Marcham os soldados...


Todo o dia que os milicos passam correndo e cantando aqui do lado do prédio, sinto vontade de ensinar uma canção nova pra eles. Algo assim:

Por favor, ô seu sargento
Por que o senhor não dá um tempo?
Chega dessa cantoria
Me enchendo o saco todo dia!

Um, dois
Passam os bois
Três, quatro
Se indo pro meio do mato
Cinco, seis
Comandando como reis
Sete, oito
Vivendo sempre afoito
Nove, dez
Ao ritmo dos seus pés

Por favor, ô seu sargento
deixa desse abrasileiramento
Chega dessa cantoria
que matou um cidadão por dia!

Quando eles morrem, é mais fácil.



É mais fácil quando os acidentados morrem e não precisam de hospital. O peso sobre nossos bolsos e sobre os segundos caixas dos gestores públicos é menor. É mais fácil para aquele pobre diabo, que não vai passar o resto da vida sem andar, sofrendo com dores e falta de acessibilidade. Quando eles morrem, é mais fácil para o espetáculo da morbidez humana: o circo se arma e o círculo se fecha ao redor do morto - e ali naquela beira de estrada, todos os observadores fingem estarem se sentindo mal, mas lá no fundo, agradecem por não ter sido com eles. Mas se o pobre diabo não morre, aí não é nada fácil. Os gritos atrapalham a sensação de alívio, fazem ela ser substituída pela culpa e pela impotência - e até pela vergonha daquele sombrio pensamento de "por que ele não morre?".
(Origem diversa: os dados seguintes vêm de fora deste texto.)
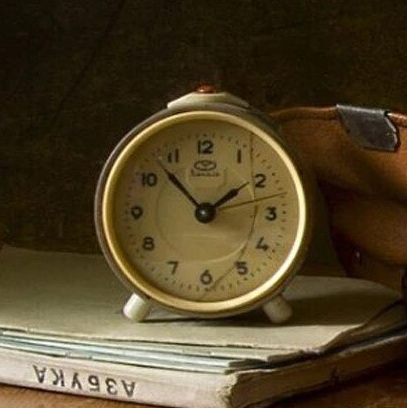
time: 1:52
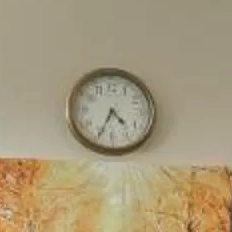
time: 4:34
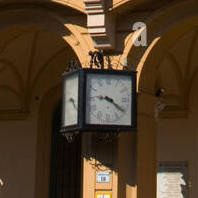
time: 9:20
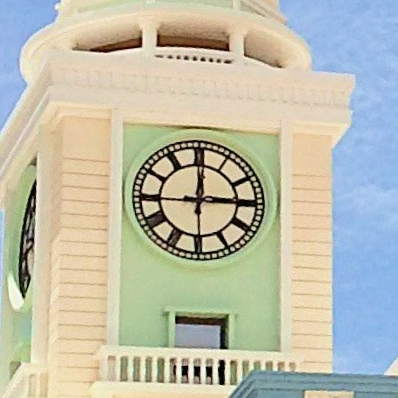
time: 2:59
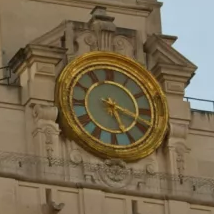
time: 5:18
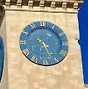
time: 10:26
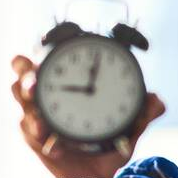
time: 9:01
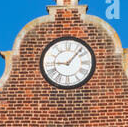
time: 9:07
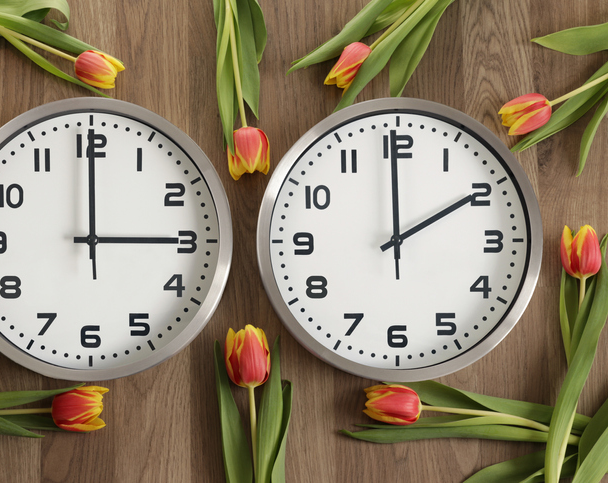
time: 1:59
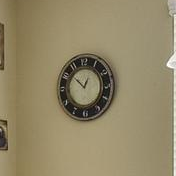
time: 12:52
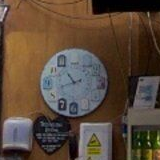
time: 10:42
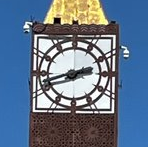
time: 2:42
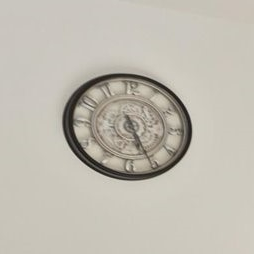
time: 5:25
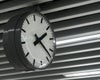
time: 2:23
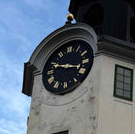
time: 3:48
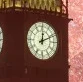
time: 12:11
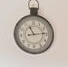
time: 11:13
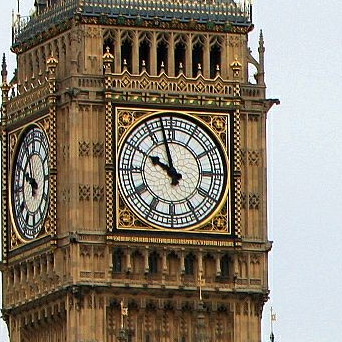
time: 9:57
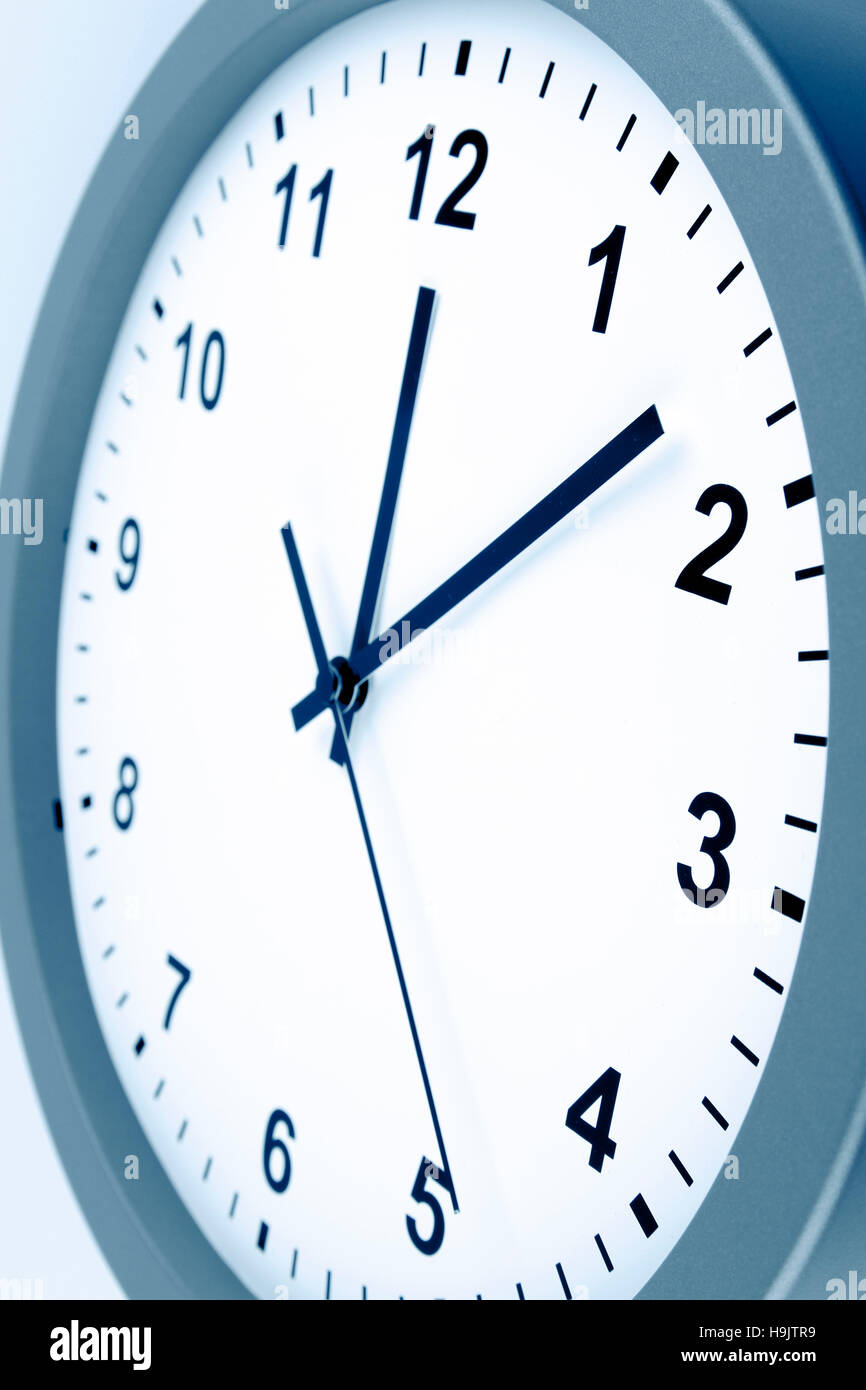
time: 12:07
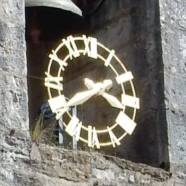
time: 3:40
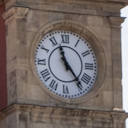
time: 11:23
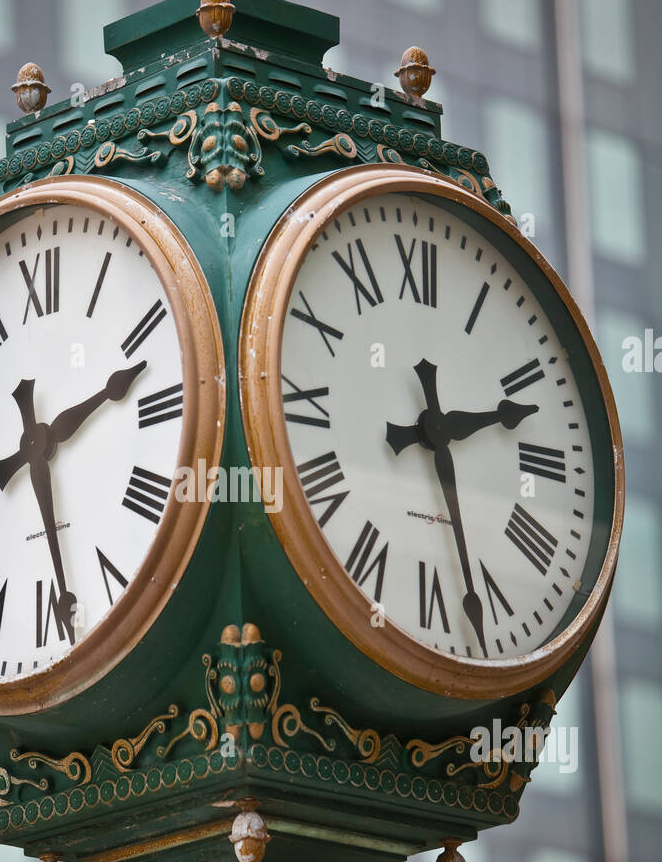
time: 2:27
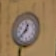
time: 12:37
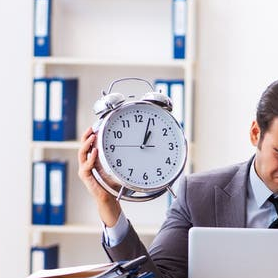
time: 1:03
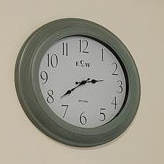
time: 2:38
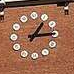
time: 1:14
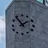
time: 1:53
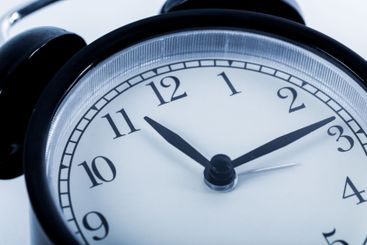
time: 11:13
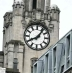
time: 8:06
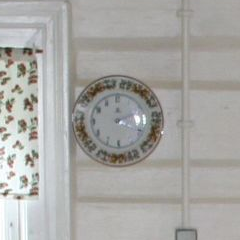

É mais fácil quando os viciados morrem e não precisam de internação em hospital nenhum. Eles não ficam espreitando nossas vidas, prontos para nos tirar o suado salário do mês em troca de alguns instantes de êxtase. É mais fácil quando eles morrem e não ficam na rua sujando a nossa moral coletiva ou construindo suas favelas imundas. É melhor quando eles morrem e poupam sua família do peso da doença. Só não é fácil quando eles não morrem e ficam ali, como um tumor exposto à luz do sol, como uma doença altamente contagiosa, uma lepra social, que mostra pro mundo nossos problemas e nos faz lembrar, no nosso âmago, que a culpa é realmente nossa.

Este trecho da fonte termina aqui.